LW! e-newsletter
February 17, 2011
Newsletter TitleMonth Year

Celebrate Black History Month

and Upper West Side People 


Community Cultural Associate to State Senator Bill Perkins and author of Harlem: Lost and Found, Michael Henry Adams, writer, activist and preservationist shares his knowledge of the African American community's history on the Upper West Side ... 

 

------------------------------------------------- 

 

Since the start of Dutch settlement in New Amsterdam, African Americans have been residents of the Upper West Side of New York.  As slaves, they worked on small farms in Bloomingdale, as well as laboring servants on great estates, like the Apthorp family's summer house.


In the late 1940s, the Evangelist Daddy Grace acquired Emory Roth's majestic Eldorado Apartments on Central Park West, considering it to be the crown jewel of his real estate porfolio.  By the 1950s, the West Side had become a favored refuge for inter-racial couples like Sammy Davis, Jr. and May Britt.  No concentration of black New Yorkers was comparable to residents like Harry Belafonte, Dr. and Mrs. Aurthur Logan, and others who sought in the 1960s to create an exemplary, idealistically integrated community here, on the Upper West Side, that embodied the efforts of Dr. Martin Luther King, Jr.

 

Below, a selection of notable African American's who have called the Upper West Side home:  

 



Harry Belafonte

Resided at 300 West End Avenue  

 

The musician (he is best known as "the King of Calypso") and civil rights activist began as a club singer in New York as a means to pay for his acting classes.  He is the first African American to win an Emmy Award, in 1959.  Mr.
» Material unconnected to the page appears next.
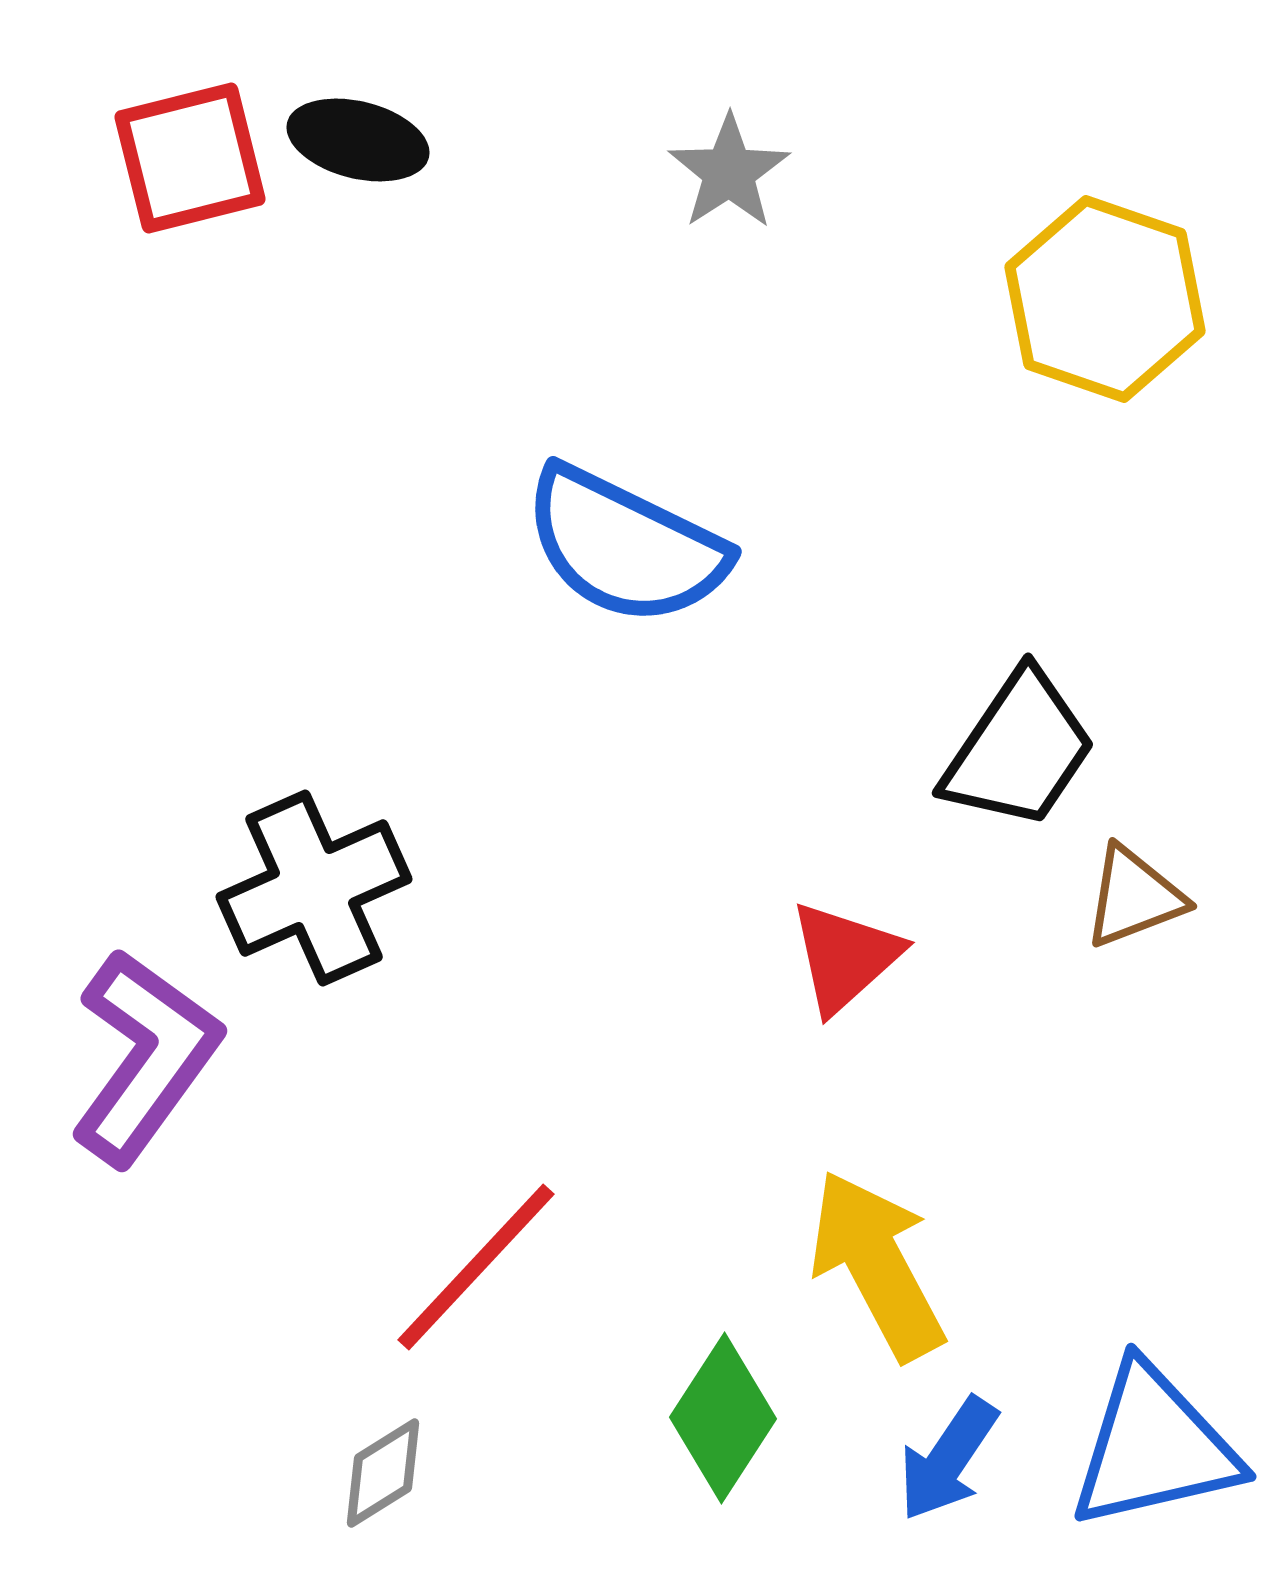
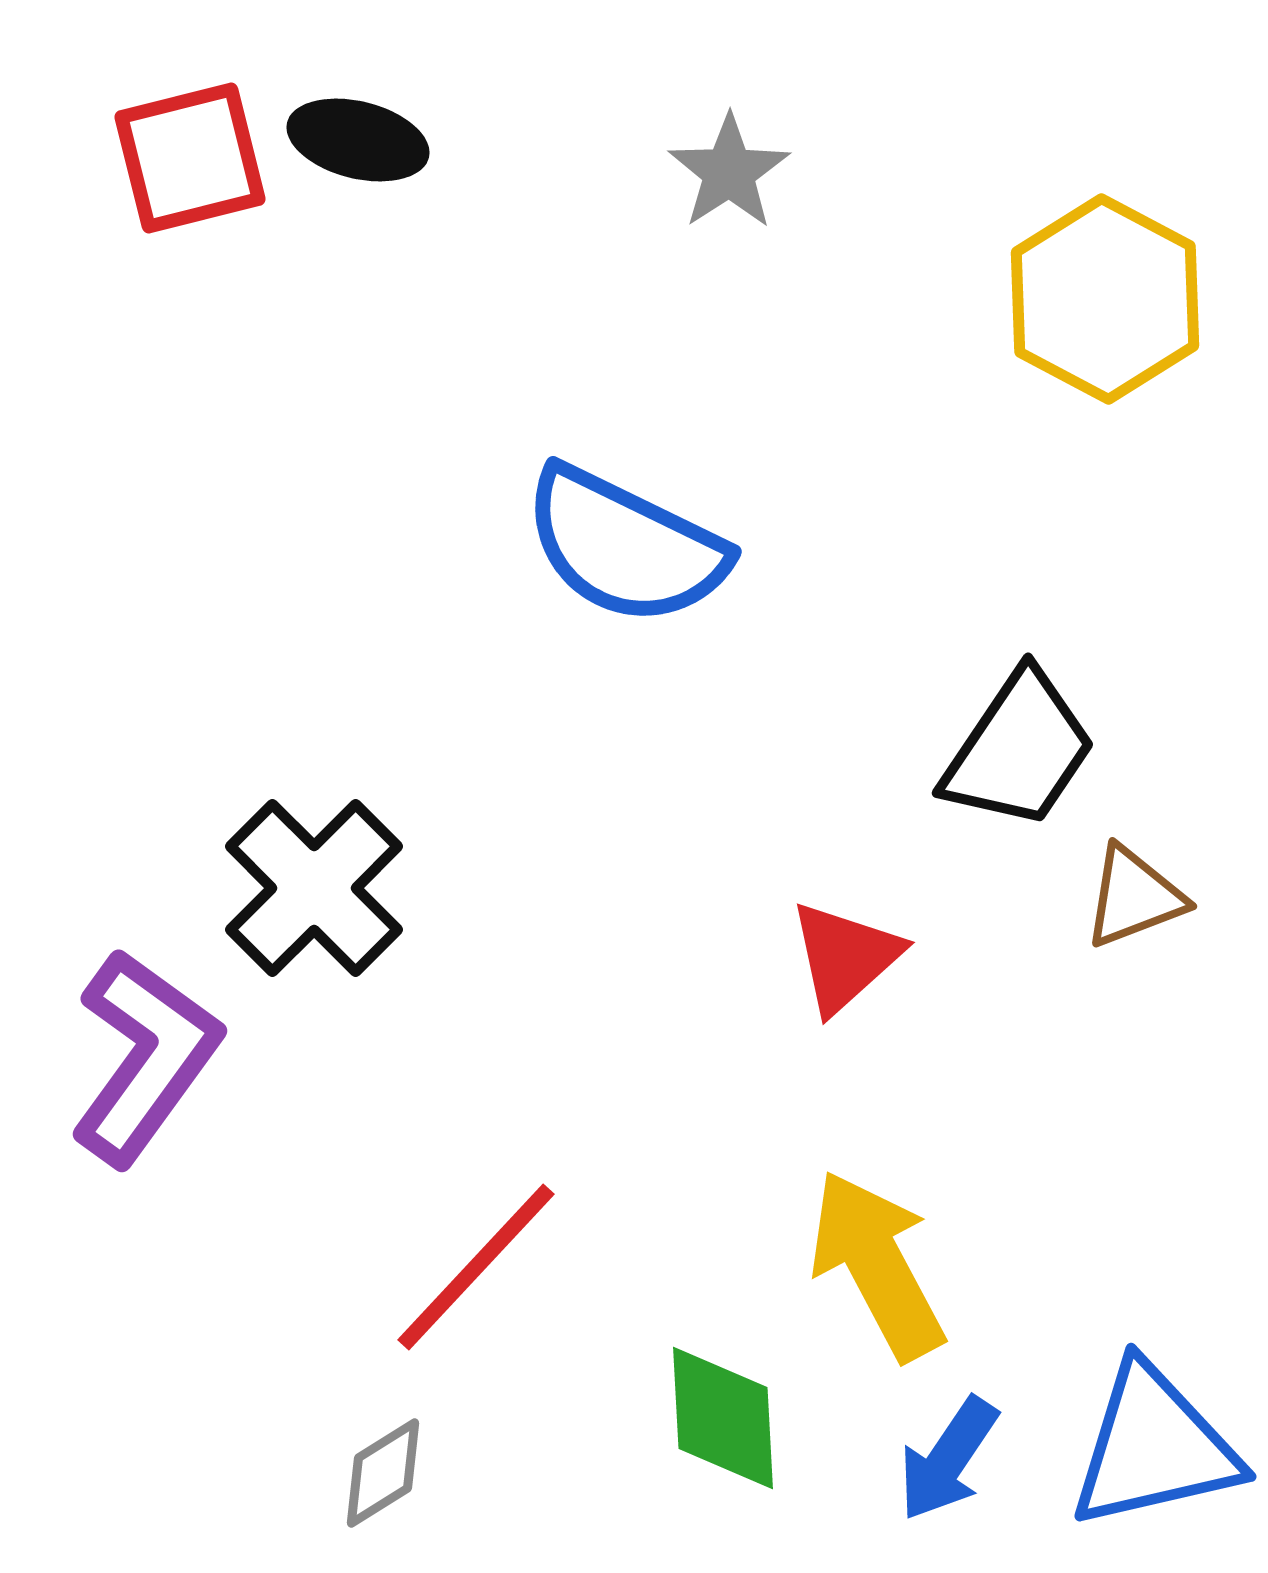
yellow hexagon: rotated 9 degrees clockwise
black cross: rotated 21 degrees counterclockwise
green diamond: rotated 36 degrees counterclockwise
Belafonte has appeared in TV and film alongside such notables as Julie Andrews, Lena Horne, Dorothy Dandridge, Anthony Hopkins ... and Jim Henson's muppets!

   

 


 

   

Ertha Mae Kitt 

Resided at 270 Riverside Drive, at West 99th Street  

 

A woman who needs no introduction.  Except perhaps from the equally infamous Orson Welles: Ertha Kitt was "the most exciting woman in the world." (The Times of London, April 11, 2008) 



 

 

Vertner Woodson Tandy 

Maintained an office at 35 West 66th Street 

 

Mr. Tandy has the distinction of being the first black registered architect in new York State, in addition to having co-founded the Alpha Phi Alpha Fraternity at Cornell University, his alma mater.  



 

 

  

Duke Ellington 

Resided at 333 Riverside Drive, at West 106th Street 

 

The Duke's legacy lives on along West 106th Street, the thoroughfare having been christened "Duke Ellington Boulevard" in 1977.  He owned several properties on Riverside Drive, just around the corner of 106th Street, where he resided along with his family members. 

   

 

  

   

Josephine Premice  

 

The precise address of Josephine Premice's home on the Upper West Side may be elusive, but praise for her electrifying stage presence abounds.  Called "razzle-dazzle" in comparison to contemporary Lena Horne's "cool fire", Ms. Premice was a Tony-nominated stage actress. 



  

 

 

 

   

 

Dorothea Towles Church  

Resided at 270 Riverside Drive, at West 99th Street   

 

From her childhood in Texarkana, Texas, to the runways of Paris, Dorothea Towles Church is known as the first successful black fashion model.  She parlayed her modeling experience into a career as a designer, showcasing many of her designs on tours of historically black colleges.

 

 

  

   

Richard Theodore Greener

Resided at (the former) 29 West 99th Street  

(now site of Park West Village) 

 

After earning the distinction of being the first African American graduate of Harvard College (class of 1870), but before adding to his resume "United States Commercial Agent in Vladivostok, Russia," Richard Theodore Greener was an Upper West Sider.  Mr. Greener called 29 West 99th Street home during his tenure, from 1885 to 1890, as a civil service examiner here in New York City.  His daughter was ... 

 

   

 

Bella de Costa Greene 

Resided, with her father Richard, at 29 West 99th Street

 

Dropping the "r" early on, Ms. Greene would eventually become personal librarian to infamous financier J.P. Morgan as he embarked on the commission of his Charles F. McKim-designed library.  Ms. Greene light-heartedly once remarked, "Just because I am a librarian, doesn't mean I have to dress like one."